We sure do despair in the dark. We get one of those bleak, overcast days that seems to go on and on and we're sure that we are being conspired against. Digging free from one of those spells often takes more than we have in our shaky bones and our lean muscles. We just want to take some pills and let it have its way with us - just until everything can feel a bit less broken.
James Bay writes songs that a man who never got the chance to see the sun would write. They are sentiments that burn themselves from a head that's been rocked and from bloody, bleared eyes. They are sentiments that admit that there might not be much hope to cling to - that there's no blue bird keeping tabs on when it needs to circle back around to whistle a little tune for luck. They are sentiments that sound as if they're trying to make the best of sad situations. They are the laments of the slow-hearted lovers, who don't know where their nights or days come from, and why they can't get them a little more tailored to suit their needs.
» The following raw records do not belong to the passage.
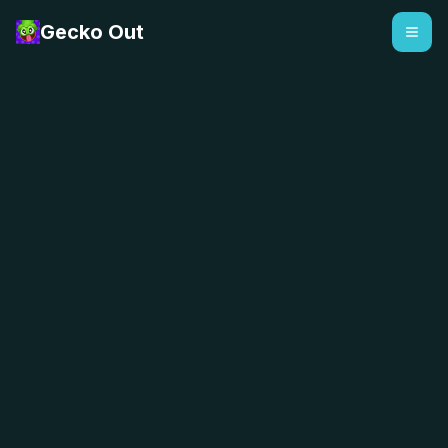
Gecko Out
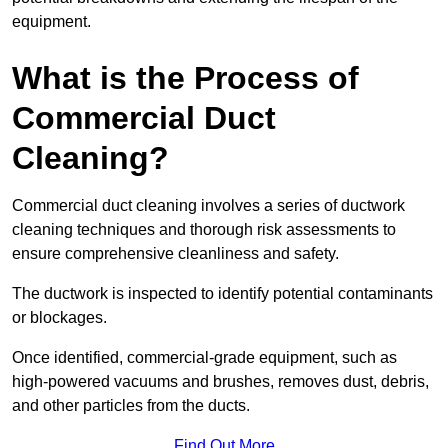
equipment.
What is the Process of
Commercial Duct
Cleaning?
Commercial duct cleaning involves a series of ductwork
cleaning techniques and thorough risk assessments to
ensure comprehensive cleanliness and safety.
The ductwork is inspected to identify potential contaminants
or blockages.
Once identified, commercial-grade equipment, such as
high-powered vacuums and brushes, removes dust, debris,
and other particles from the ducts.
Find Out More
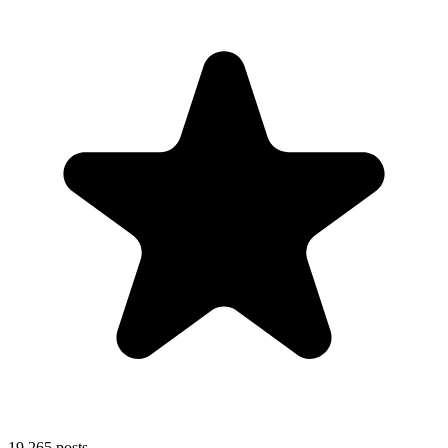
19,265
posts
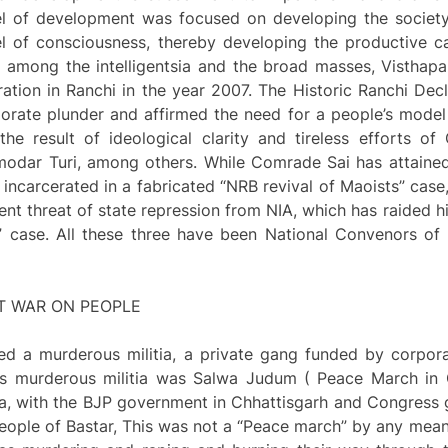
del of development was focused on developing the societ
el of consciousness, thereby developing the productive 
ion among the intelligentsia and the broad masses, Vistha
ation in Ranchi in the year 2007. The Historic Ranchi Dec
orate plunder and affirmed the need for a people’s model
e result of ideological clarity and tireless efforts o
modar Turi, among others. While Comrade Sai has attaine
 incarcerated in a fabricated “NRB revival of Maoists” case
nt threat of state repression from NIA, which has raided h
k” case. All these three have been National Convenors of
T WAR ON PEOPLE
hed a murderous militia, a private gang funded by corpo
is murderous militia was Salwa Judum ( Peace March in
 with the BJP government in Chhattisgarh and Congress g
people of Bastar, This was not a “Peace march” by any means,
The darkness, for Bay, comes from the slow dances that are mostly black and hopeless. They are those interactions that are supposed to lead to love, but most often never do. They are those words unspoken - those pained whispers that spill like lost light. They are dead fires, darts in the darkness of a running mind. The slow-hearted lovers that Bay sings about are stuck with their biggest issue - where their tenderness is going to come from when they need it the most - and they know that they're not going to see the sun do anything for them for a long time yet, with the morning starting out just as dark as the night before its birth.